Pfmdr1 N86Y mutation is known to modulate P. falciparum susceptibility to various anti-malarial drugs by regulating the influx of the drugs into the parasite’s digestive vacuole. Previous studies have shown that parasite carrying this mutation are less susceptible to 4-aminoquinolines, namely chloroquine, amodiaquine and piperaquine, in vitro [30] and increase the risk of chloroquine or amodiaquine therapeutic failure [15]. On the other hand, the Pfmdr1 86Y mutation enhance malaria parasite susceptibility to lumefantrine, mefloquine and the active derivative of artemisinin, dihydroartemisinin [30]. The converse impact of Pfmdr1 N86Y on P. falciparum response to longer-acting partner drugs of ACT implies that wide spread use of AL and ASAQ, particularly in Africa, exert opposite selection pressure on P. falciparum populations and allele frequency [31, 32].

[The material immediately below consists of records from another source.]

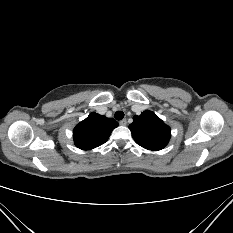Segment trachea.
<instances>
[{"instance_id":"trachea-1","label":"trachea","mask_w":233,"mask_h":233,"mask_svg":"<svg viewBox=\"0 0 233 233\" xmlns=\"http://www.w3.org/2000/svg\"><path fill=\"white\" fill-rule=\"evenodd\" d=\"M114 117L116 120H122L124 118V113L122 111H117Z\"/></svg>"}]
</instances>
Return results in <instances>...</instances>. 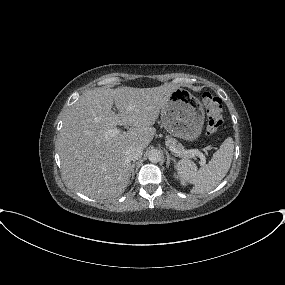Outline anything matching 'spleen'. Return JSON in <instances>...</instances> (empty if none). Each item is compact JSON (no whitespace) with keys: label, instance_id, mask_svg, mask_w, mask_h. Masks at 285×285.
Segmentation results:
<instances>
[{"label":"spleen","instance_id":"obj_1","mask_svg":"<svg viewBox=\"0 0 285 285\" xmlns=\"http://www.w3.org/2000/svg\"><path fill=\"white\" fill-rule=\"evenodd\" d=\"M233 139L228 137L207 165L197 169L193 161L183 159L176 165L181 179L194 185L191 193L204 194L214 189L226 176L233 158Z\"/></svg>","mask_w":285,"mask_h":285}]
</instances>
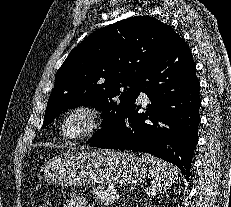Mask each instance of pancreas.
<instances>
[{
    "label": "pancreas",
    "instance_id": "1",
    "mask_svg": "<svg viewBox=\"0 0 231 207\" xmlns=\"http://www.w3.org/2000/svg\"><path fill=\"white\" fill-rule=\"evenodd\" d=\"M93 193L99 202L105 206H108L117 200V192L114 189H108L103 186L93 187Z\"/></svg>",
    "mask_w": 231,
    "mask_h": 207
}]
</instances>
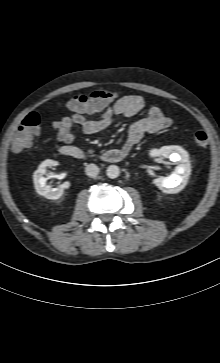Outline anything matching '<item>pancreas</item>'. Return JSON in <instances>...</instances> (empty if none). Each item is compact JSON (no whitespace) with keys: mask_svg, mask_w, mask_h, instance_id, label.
Wrapping results in <instances>:
<instances>
[{"mask_svg":"<svg viewBox=\"0 0 220 363\" xmlns=\"http://www.w3.org/2000/svg\"><path fill=\"white\" fill-rule=\"evenodd\" d=\"M93 152H94L93 150H89V151H88V153H89V154H92Z\"/></svg>","mask_w":220,"mask_h":363,"instance_id":"pancreas-1","label":"pancreas"}]
</instances>
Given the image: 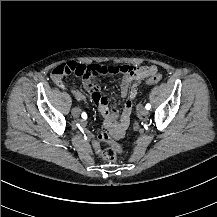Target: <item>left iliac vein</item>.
<instances>
[{"label": "left iliac vein", "mask_w": 217, "mask_h": 217, "mask_svg": "<svg viewBox=\"0 0 217 217\" xmlns=\"http://www.w3.org/2000/svg\"><path fill=\"white\" fill-rule=\"evenodd\" d=\"M139 111L142 116H147L149 114V111L145 107H140Z\"/></svg>", "instance_id": "obj_1"}]
</instances>
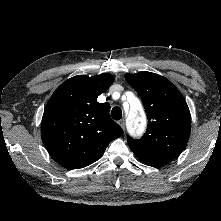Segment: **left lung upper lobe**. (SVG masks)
<instances>
[{"instance_id": "left-lung-upper-lobe-1", "label": "left lung upper lobe", "mask_w": 221, "mask_h": 221, "mask_svg": "<svg viewBox=\"0 0 221 221\" xmlns=\"http://www.w3.org/2000/svg\"><path fill=\"white\" fill-rule=\"evenodd\" d=\"M126 81L141 96L148 117L146 133L127 142L136 157L143 163L161 167L185 148L190 136L191 116L184 97L165 77L139 72L125 74Z\"/></svg>"}]
</instances>
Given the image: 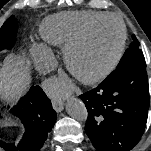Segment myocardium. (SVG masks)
Segmentation results:
<instances>
[{
  "label": "myocardium",
  "mask_w": 151,
  "mask_h": 151,
  "mask_svg": "<svg viewBox=\"0 0 151 151\" xmlns=\"http://www.w3.org/2000/svg\"><path fill=\"white\" fill-rule=\"evenodd\" d=\"M107 20H114L120 26L121 38H120L118 49L113 59L105 67L92 74L85 75L81 73L75 66L74 54L78 49H80L85 44V42L88 40L92 32L100 24H102ZM126 42H127V27L124 20L117 14H113V13L106 14L93 21L78 37H76L74 40H72L71 42L65 45L64 59H65L66 66L68 70L71 72V74L75 76L82 83L94 84L100 82L103 79H105L107 76H109L120 63L124 55Z\"/></svg>",
  "instance_id": "f54148a6"
}]
</instances>
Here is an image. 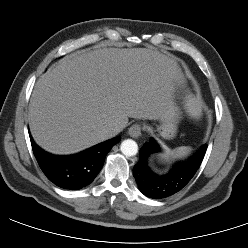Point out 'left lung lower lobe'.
Segmentation results:
<instances>
[{
  "instance_id": "obj_1",
  "label": "left lung lower lobe",
  "mask_w": 248,
  "mask_h": 248,
  "mask_svg": "<svg viewBox=\"0 0 248 248\" xmlns=\"http://www.w3.org/2000/svg\"><path fill=\"white\" fill-rule=\"evenodd\" d=\"M207 150V145L201 146L193 155L174 165L164 175L155 174L147 164L148 157L160 152V147L153 138L140 149V158L133 168V175L140 191L152 199H162L182 190L199 169Z\"/></svg>"
}]
</instances>
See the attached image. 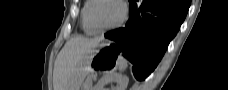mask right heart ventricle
Wrapping results in <instances>:
<instances>
[{"mask_svg": "<svg viewBox=\"0 0 228 90\" xmlns=\"http://www.w3.org/2000/svg\"><path fill=\"white\" fill-rule=\"evenodd\" d=\"M92 4L93 0H86L81 9V25L83 31L88 35L96 34V30L91 26L89 21V11Z\"/></svg>", "mask_w": 228, "mask_h": 90, "instance_id": "1", "label": "right heart ventricle"}]
</instances>
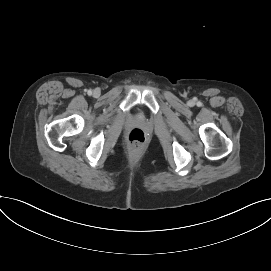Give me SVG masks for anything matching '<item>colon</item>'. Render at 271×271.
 <instances>
[{"mask_svg": "<svg viewBox=\"0 0 271 271\" xmlns=\"http://www.w3.org/2000/svg\"><path fill=\"white\" fill-rule=\"evenodd\" d=\"M128 141L133 148L139 149L144 146L146 142V135L143 130L134 128L128 134Z\"/></svg>", "mask_w": 271, "mask_h": 271, "instance_id": "obj_1", "label": "colon"}]
</instances>
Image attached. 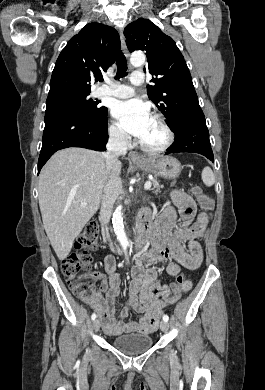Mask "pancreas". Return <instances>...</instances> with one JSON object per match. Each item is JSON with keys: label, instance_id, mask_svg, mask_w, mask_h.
<instances>
[{"label": "pancreas", "instance_id": "1", "mask_svg": "<svg viewBox=\"0 0 265 390\" xmlns=\"http://www.w3.org/2000/svg\"><path fill=\"white\" fill-rule=\"evenodd\" d=\"M153 185H154L153 190L156 191V192L162 187V186L159 184V182L157 181V179H154Z\"/></svg>", "mask_w": 265, "mask_h": 390}]
</instances>
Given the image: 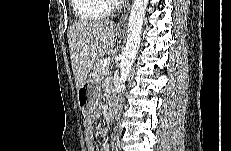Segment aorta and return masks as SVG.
<instances>
[{"instance_id": "1", "label": "aorta", "mask_w": 231, "mask_h": 151, "mask_svg": "<svg viewBox=\"0 0 231 151\" xmlns=\"http://www.w3.org/2000/svg\"><path fill=\"white\" fill-rule=\"evenodd\" d=\"M148 0H134L127 29V42L120 63V81H125L135 61L141 40V31Z\"/></svg>"}]
</instances>
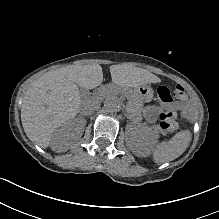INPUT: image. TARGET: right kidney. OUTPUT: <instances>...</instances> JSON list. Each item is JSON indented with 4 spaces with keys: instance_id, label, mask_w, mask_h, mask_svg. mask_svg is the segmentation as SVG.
I'll return each instance as SVG.
<instances>
[{
    "instance_id": "obj_1",
    "label": "right kidney",
    "mask_w": 219,
    "mask_h": 219,
    "mask_svg": "<svg viewBox=\"0 0 219 219\" xmlns=\"http://www.w3.org/2000/svg\"><path fill=\"white\" fill-rule=\"evenodd\" d=\"M70 126L75 127L76 130L75 131H71L70 130ZM80 130L79 126L76 125V123L71 124L70 123H66L64 126H62L61 128L55 130V132L52 134L51 138H50V148L53 152H65L68 150V145L65 142V136L71 135V136H76V137H80V135H75V132H78Z\"/></svg>"
}]
</instances>
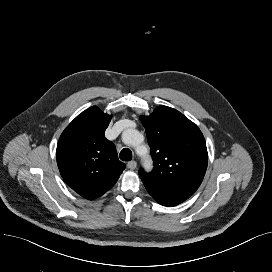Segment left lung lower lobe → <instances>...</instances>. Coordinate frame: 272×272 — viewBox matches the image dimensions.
<instances>
[{"label":"left lung lower lobe","mask_w":272,"mask_h":272,"mask_svg":"<svg viewBox=\"0 0 272 272\" xmlns=\"http://www.w3.org/2000/svg\"><path fill=\"white\" fill-rule=\"evenodd\" d=\"M144 186L146 187L149 194L161 205L172 207L175 205H178L179 203H182L186 199H188L190 196L174 191L169 189H164L156 186H152L149 184L144 183Z\"/></svg>","instance_id":"1"}]
</instances>
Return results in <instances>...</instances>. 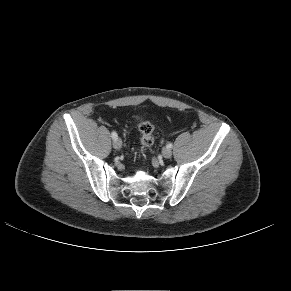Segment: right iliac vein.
I'll list each match as a JSON object with an SVG mask.
<instances>
[{"instance_id":"right-iliac-vein-1","label":"right iliac vein","mask_w":291,"mask_h":291,"mask_svg":"<svg viewBox=\"0 0 291 291\" xmlns=\"http://www.w3.org/2000/svg\"><path fill=\"white\" fill-rule=\"evenodd\" d=\"M113 147L115 149H120L122 147V141L121 139L117 138L113 141Z\"/></svg>"}]
</instances>
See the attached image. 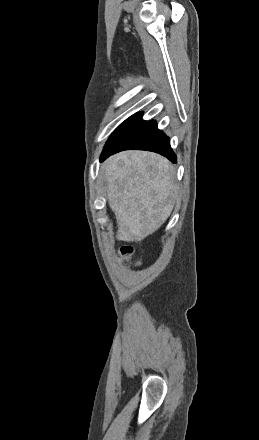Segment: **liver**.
<instances>
[{"instance_id":"6515ba94","label":"liver","mask_w":259,"mask_h":440,"mask_svg":"<svg viewBox=\"0 0 259 440\" xmlns=\"http://www.w3.org/2000/svg\"><path fill=\"white\" fill-rule=\"evenodd\" d=\"M107 200L115 214L117 239L140 242L170 216L177 195L175 169L155 153L125 151L102 167Z\"/></svg>"}]
</instances>
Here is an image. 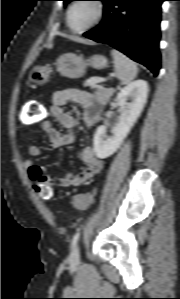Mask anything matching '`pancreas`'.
Here are the masks:
<instances>
[{
    "label": "pancreas",
    "instance_id": "obj_1",
    "mask_svg": "<svg viewBox=\"0 0 180 299\" xmlns=\"http://www.w3.org/2000/svg\"><path fill=\"white\" fill-rule=\"evenodd\" d=\"M112 94H113L112 89H106L103 87H99L98 91L96 92V98L98 101L104 103L109 100V98L111 97Z\"/></svg>",
    "mask_w": 180,
    "mask_h": 299
}]
</instances>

Changes in malaria treatment policies greatly influence the frequency of mutations that modulate P. falciparum susceptibility to anti-malarial drugs, including Pfmdr1 N86Y[31]. The introduction of ACT in the early 2000s and cessation of chloroquine use in the 1990s led to drastic changes in Pfmdr1 N86Y allele frequency in various malaria-endemic settings[27, 33, 34]. For instance, the frequency of Pfmdr186Y has declined dramatically, in favour of Pfmdr1 N86, in countries, where AL is used as the first−line treatment for malaria. The increase in Pfmdr1 N86 allele frequency is faster when AL is used compared to ASAQ usage [31]. In areas where ASAQ is the primary treatment for malaria, the decline of Pfmdr1 86Y allele frequency is slow owing to the reduced susceptibility of parasites carrying this mutation to amodiaquine.
Previous studies demonstrate that parasites carrying Pfmdr1 N86 tolerate higher lumefantrine levels and have short-time to reinfection or recrudescence in patients with high lumefantrine concentration following AL treatment [16, 17]. Even though there is no evidence directly linking Pfmdr1 N86 to AL treatment failure and AL is still highly efficacious, parasite tolerance to lumefantrine is a clear warning sign for plausible emergence of resistance against AL. In this context, Pfmdr1 86N can be used to track lumefantrine selective pressure in a given area [17]. The findings show that Pfmdr1N 86 allele is approaching fixation in the Republic of Congo and could provide the genetic background needed for the emergence of resistance against lumefantrine threatening AL usefulness in this setting. However, this possibility could be averted by concurrent use of AL and ASAQ as first-line treatment for uncomplicated P. falciparum malaria. Such a strategy is supported by evidence showing the opposite effect of both Pfmdr1 N86Y alleles on P. falciparum susceptibility to AL and ASAQ [18].